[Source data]
"""

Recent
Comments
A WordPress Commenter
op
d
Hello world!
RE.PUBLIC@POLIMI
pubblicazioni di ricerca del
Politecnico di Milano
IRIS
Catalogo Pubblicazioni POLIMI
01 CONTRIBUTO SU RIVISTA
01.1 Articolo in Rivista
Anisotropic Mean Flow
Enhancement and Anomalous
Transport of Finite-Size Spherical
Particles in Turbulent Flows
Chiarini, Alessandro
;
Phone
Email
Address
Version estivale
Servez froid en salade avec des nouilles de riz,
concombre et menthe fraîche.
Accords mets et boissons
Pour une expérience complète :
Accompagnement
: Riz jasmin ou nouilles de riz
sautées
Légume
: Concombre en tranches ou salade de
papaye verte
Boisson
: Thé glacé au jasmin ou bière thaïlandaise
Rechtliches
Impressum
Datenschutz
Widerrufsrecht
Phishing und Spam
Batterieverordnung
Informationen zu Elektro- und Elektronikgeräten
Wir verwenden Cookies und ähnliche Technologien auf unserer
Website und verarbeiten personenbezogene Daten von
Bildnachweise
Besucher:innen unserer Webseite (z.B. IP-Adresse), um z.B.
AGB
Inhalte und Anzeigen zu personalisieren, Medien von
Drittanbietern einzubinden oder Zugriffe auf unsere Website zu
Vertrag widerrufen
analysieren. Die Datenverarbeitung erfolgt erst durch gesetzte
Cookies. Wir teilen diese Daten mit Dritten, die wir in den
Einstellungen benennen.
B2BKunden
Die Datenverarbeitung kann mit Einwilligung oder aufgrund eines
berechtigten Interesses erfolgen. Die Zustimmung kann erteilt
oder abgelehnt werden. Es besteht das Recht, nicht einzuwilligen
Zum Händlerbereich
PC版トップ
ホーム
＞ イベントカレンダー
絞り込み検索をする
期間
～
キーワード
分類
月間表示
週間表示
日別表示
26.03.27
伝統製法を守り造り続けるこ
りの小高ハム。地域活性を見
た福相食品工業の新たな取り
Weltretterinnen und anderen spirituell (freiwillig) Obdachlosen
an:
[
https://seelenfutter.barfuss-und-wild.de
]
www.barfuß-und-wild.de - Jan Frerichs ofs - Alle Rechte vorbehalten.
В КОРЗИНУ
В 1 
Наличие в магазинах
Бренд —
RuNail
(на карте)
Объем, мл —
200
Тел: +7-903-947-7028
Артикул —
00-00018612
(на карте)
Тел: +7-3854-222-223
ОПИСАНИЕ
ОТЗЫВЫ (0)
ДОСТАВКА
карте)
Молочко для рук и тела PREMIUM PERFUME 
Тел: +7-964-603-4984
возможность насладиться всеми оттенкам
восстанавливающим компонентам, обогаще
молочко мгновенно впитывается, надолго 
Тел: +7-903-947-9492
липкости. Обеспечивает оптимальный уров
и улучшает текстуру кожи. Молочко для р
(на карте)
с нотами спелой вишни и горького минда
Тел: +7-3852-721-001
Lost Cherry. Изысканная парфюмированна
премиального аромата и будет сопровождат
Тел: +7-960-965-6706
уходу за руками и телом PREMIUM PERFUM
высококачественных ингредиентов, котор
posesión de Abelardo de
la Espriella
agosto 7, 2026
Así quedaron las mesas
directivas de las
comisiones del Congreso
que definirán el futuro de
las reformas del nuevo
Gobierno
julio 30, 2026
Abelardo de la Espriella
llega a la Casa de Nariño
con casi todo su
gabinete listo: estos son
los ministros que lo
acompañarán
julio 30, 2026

"""

Go to the line with "伝統製法を守り造り続けるこ" in the entries above and repeat every line from there through the line with "молочко мгновенно впитывается, надолго", exactly and with no other text.

伝統製法を守り造り続けるこ
りの小高ハム。地域活性を見
た福相食品工業の新たな取り
Weltretterinnen und anderen spirituell (freiwillig) Obdachlosen
an:
[
https://seelenfutter.barfuss-und-wild.de
]
www.barfuß-und-wild.de - Jan Frerichs ofs - Alle Rechte vorbehalten.
В КОРЗИНУ
В 1 
Наличие в магазинах
Бренд —
RuNail
(на карте)
Объем, мл —
200
Тел: +7-903-947-7028
Артикул —
00-00018612
(на карте)
Тел: +7-3854-222-223
ОПИСАНИЕ
ОТЗЫВЫ (0)
ДОСТАВКА
карте)
Молочко для рук и тела PREMIUM PERFUME 
Тел: +7-964-603-4984
возможность насладиться всеми оттенкам
восстанавливающим компонентам, обогаще
молочко мгновенно впитывается, надолго 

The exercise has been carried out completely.